Published online by Cambridge University Press: 28 May 2006
Edmund Spenser lived during an era of chronic religious anxiety. He was born at about the time of the accession to the throne of Mary I (1553-8), the Catholic queen who attempted to reverse Henry VIII's schism from the Church of Rome and the Protestant religious settlement of her late brother, Edward VI (1547-53). Too young to remember Wyatt's Rebellion (1554), which triggered persecutions that earned the queen her reputation as 'Bloody Mary', Spenser would compose lines that allude at some level to burnings of Protestant heretics: 'holy Martyrs often doen to dye, / With cruell malice and strong tyranny' (FQ, I, viii, 36). Surely he read sensational accounts of religious persecution in John Foxe's Acts and Monuments of These Latter and Perilous Days (1563), known popularly as the Book of Martyrs. The most influential book of its age, other than the English Bible, that monumental collection exerted a profound influence upon the formation of English Protestant identity and nationhood.

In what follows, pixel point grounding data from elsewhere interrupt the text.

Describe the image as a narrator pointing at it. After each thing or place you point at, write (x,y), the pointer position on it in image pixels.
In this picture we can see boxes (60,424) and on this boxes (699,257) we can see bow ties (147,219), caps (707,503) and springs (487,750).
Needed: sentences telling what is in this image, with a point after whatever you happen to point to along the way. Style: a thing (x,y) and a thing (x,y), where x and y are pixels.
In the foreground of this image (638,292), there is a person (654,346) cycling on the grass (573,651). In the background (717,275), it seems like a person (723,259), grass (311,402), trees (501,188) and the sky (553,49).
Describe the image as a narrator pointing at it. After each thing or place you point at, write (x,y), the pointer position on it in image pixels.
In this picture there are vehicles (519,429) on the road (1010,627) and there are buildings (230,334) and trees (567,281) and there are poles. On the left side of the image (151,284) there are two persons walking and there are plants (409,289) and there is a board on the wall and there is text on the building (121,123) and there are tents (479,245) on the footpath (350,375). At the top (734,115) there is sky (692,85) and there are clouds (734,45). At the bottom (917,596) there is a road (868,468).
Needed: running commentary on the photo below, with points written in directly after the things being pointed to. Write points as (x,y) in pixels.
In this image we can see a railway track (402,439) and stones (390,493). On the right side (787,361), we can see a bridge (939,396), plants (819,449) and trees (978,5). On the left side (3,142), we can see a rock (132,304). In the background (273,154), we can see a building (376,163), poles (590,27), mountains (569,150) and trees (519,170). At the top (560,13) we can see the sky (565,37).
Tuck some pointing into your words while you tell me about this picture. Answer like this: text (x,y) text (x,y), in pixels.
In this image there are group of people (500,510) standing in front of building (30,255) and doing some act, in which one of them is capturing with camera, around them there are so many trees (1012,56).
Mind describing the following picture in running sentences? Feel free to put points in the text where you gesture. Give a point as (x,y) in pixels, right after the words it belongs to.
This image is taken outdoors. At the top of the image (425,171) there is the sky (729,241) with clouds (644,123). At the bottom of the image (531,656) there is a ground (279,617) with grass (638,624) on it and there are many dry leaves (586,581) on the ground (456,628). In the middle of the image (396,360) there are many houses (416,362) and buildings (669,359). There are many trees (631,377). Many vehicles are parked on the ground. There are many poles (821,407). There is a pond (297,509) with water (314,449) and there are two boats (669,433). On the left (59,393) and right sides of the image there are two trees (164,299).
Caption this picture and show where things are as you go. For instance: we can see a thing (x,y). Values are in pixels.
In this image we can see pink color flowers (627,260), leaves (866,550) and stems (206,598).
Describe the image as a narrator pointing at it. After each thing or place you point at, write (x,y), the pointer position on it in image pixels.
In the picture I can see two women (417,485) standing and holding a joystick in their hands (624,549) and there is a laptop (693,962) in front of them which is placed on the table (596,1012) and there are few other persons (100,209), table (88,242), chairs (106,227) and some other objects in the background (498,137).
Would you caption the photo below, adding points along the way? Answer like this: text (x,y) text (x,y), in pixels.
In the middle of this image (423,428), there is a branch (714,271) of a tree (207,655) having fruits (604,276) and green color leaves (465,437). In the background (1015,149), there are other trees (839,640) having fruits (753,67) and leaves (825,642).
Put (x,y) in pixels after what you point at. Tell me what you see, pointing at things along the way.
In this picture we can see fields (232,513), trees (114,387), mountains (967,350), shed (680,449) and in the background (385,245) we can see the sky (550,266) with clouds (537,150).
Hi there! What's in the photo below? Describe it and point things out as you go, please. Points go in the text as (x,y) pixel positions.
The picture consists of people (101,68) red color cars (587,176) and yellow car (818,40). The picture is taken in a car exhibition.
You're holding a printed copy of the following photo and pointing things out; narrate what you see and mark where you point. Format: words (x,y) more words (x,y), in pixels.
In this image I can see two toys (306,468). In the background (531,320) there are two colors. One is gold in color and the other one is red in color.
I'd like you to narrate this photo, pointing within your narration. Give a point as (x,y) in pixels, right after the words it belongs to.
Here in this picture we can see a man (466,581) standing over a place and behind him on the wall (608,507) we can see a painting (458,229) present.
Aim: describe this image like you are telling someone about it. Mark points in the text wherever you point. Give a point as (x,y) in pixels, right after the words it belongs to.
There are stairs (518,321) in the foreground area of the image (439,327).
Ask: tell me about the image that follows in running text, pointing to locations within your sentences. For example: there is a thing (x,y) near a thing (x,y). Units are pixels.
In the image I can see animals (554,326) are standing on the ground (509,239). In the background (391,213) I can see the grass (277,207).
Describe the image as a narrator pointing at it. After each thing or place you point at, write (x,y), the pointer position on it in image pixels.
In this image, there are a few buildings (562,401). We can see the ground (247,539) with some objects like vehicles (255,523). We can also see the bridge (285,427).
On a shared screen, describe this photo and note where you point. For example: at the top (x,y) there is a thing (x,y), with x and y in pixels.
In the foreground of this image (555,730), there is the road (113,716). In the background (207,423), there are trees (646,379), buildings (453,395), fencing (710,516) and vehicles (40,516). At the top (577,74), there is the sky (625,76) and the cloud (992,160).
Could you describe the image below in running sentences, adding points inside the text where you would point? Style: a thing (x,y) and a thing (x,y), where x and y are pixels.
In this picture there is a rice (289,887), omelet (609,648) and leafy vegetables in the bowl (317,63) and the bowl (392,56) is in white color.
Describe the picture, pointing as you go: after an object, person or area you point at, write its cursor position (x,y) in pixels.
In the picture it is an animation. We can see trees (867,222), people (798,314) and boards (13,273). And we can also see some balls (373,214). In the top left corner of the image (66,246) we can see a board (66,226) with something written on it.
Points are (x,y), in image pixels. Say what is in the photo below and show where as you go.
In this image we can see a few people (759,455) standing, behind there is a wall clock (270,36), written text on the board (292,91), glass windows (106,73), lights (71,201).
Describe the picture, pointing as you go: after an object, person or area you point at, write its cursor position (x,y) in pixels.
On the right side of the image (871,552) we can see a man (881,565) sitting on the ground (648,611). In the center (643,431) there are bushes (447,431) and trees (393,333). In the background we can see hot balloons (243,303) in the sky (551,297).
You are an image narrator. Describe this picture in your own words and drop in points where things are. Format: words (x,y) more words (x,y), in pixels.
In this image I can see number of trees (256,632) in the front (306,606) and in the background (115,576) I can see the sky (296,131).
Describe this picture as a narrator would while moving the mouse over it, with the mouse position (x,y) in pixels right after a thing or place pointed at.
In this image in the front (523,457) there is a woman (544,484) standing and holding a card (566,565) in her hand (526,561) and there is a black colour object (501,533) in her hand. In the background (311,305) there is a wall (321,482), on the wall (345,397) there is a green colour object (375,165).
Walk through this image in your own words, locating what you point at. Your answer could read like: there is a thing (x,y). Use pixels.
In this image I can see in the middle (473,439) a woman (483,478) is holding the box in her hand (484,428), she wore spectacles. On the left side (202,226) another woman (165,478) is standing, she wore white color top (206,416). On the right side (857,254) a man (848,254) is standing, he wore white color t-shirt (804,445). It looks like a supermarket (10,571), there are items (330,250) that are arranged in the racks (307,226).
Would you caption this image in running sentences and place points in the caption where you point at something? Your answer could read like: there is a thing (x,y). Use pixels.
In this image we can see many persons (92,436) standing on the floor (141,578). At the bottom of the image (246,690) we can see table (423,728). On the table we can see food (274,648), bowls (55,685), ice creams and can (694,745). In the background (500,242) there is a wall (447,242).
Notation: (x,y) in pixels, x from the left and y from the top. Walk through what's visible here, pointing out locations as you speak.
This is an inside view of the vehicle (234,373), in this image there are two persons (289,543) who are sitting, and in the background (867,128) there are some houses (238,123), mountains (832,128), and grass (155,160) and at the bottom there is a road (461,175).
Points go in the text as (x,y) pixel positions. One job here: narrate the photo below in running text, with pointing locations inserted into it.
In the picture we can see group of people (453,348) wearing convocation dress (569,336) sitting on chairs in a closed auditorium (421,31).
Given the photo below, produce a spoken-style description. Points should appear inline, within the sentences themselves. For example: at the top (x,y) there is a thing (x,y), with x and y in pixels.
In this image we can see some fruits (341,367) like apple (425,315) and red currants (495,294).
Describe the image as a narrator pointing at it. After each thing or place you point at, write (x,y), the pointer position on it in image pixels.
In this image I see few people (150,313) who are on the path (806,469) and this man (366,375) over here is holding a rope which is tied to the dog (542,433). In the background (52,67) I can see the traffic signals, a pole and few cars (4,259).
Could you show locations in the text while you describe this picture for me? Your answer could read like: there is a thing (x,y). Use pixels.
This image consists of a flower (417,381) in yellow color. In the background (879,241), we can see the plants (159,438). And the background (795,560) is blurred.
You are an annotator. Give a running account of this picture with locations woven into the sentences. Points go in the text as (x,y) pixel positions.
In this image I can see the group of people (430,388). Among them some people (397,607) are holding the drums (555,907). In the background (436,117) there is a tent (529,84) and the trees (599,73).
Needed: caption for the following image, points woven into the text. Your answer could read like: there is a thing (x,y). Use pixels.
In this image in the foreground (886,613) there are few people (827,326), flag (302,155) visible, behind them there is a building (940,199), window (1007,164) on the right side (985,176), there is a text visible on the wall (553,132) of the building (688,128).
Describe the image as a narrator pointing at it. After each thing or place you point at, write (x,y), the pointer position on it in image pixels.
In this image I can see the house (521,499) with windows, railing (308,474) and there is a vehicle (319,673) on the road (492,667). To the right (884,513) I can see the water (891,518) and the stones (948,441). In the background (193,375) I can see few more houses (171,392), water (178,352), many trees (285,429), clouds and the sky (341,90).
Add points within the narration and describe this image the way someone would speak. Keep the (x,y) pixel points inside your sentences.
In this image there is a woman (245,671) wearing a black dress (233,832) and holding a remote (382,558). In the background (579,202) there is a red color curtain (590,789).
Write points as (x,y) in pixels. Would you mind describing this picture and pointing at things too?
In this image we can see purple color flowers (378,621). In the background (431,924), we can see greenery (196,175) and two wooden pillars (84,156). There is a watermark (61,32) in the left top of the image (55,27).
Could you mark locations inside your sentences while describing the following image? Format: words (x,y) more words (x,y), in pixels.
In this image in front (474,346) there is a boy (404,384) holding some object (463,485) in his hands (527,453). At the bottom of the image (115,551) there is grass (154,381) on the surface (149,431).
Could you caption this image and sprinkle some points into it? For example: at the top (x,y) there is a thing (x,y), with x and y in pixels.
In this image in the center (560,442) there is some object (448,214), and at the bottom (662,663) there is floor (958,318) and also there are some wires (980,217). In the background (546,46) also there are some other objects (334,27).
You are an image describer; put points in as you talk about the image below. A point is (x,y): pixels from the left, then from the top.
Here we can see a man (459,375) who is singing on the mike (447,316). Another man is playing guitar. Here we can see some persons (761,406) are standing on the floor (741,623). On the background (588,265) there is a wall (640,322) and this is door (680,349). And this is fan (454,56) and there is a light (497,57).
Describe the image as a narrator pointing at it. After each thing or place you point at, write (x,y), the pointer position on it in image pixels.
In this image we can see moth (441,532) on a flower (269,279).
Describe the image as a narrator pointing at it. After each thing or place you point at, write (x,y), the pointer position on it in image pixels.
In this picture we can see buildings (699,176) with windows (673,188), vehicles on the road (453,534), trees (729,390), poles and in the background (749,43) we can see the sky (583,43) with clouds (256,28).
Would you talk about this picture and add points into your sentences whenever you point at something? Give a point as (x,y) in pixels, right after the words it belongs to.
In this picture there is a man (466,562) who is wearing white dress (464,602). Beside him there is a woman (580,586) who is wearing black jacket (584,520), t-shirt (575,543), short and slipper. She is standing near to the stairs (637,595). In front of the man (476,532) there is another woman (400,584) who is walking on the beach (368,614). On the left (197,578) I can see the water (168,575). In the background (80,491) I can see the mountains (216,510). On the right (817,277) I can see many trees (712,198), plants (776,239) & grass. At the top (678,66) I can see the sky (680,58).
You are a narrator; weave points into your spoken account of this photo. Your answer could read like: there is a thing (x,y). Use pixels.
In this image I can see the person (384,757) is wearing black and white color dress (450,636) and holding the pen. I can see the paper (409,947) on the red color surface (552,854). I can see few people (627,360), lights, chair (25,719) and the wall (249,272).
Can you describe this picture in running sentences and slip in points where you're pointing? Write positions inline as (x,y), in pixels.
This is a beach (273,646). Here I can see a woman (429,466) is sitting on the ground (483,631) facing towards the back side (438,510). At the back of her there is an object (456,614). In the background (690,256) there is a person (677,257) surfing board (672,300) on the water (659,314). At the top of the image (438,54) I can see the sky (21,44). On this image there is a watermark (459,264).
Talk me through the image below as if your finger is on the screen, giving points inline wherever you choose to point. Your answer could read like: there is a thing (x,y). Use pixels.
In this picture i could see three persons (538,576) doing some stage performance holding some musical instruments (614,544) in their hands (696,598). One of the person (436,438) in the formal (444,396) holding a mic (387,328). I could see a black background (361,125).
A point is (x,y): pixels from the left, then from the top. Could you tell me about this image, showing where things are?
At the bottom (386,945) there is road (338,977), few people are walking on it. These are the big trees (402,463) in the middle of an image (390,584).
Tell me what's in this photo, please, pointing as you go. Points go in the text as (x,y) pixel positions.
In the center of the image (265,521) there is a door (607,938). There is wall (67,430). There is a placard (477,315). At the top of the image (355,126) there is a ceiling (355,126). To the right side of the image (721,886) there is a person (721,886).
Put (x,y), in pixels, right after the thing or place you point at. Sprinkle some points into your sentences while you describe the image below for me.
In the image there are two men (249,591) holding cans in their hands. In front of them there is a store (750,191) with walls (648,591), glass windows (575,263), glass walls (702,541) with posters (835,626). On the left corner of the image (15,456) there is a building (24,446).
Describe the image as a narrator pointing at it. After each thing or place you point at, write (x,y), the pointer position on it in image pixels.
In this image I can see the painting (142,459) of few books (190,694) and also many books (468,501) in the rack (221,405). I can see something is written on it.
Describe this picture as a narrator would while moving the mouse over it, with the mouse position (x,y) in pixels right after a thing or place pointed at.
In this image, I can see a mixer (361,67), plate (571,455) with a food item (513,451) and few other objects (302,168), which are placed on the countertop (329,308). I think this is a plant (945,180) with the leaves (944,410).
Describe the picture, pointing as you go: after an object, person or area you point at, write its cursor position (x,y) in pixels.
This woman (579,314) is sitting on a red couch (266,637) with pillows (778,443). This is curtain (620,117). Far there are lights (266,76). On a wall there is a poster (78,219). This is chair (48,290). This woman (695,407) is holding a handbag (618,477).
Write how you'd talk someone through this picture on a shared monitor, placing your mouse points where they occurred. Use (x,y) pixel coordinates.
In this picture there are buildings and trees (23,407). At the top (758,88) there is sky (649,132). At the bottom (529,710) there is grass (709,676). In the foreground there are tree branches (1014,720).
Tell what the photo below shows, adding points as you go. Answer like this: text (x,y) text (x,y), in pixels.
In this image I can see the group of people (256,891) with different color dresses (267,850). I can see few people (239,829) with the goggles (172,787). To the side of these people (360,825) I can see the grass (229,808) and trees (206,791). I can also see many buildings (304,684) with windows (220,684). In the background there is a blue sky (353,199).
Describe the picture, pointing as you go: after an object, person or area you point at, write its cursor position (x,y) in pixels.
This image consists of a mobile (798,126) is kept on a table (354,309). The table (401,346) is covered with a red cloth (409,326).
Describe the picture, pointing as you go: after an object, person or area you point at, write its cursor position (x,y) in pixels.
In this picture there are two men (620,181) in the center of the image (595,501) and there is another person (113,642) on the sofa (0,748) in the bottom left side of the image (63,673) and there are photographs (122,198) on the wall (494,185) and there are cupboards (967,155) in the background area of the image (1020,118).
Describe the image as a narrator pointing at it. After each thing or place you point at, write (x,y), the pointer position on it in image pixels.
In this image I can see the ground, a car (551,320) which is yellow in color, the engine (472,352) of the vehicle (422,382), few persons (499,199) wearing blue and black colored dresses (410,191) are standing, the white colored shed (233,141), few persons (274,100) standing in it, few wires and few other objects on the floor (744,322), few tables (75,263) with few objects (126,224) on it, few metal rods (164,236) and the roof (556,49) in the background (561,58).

Coming of age under Elizabeth I (1558-1603), the poet served the Virgin Queen who attempted to resolve religious discord with an ecclesiastical settlement that fused Catholic ritualism with codification of Protestant theology in the 'Thirty-Nine Articles of Religion' (1563). For hundreds of years, patriotic citizens celebrated the 17 November, the anniversary of her sister's death and her own Accession Day, as a national triumph over Catholicism.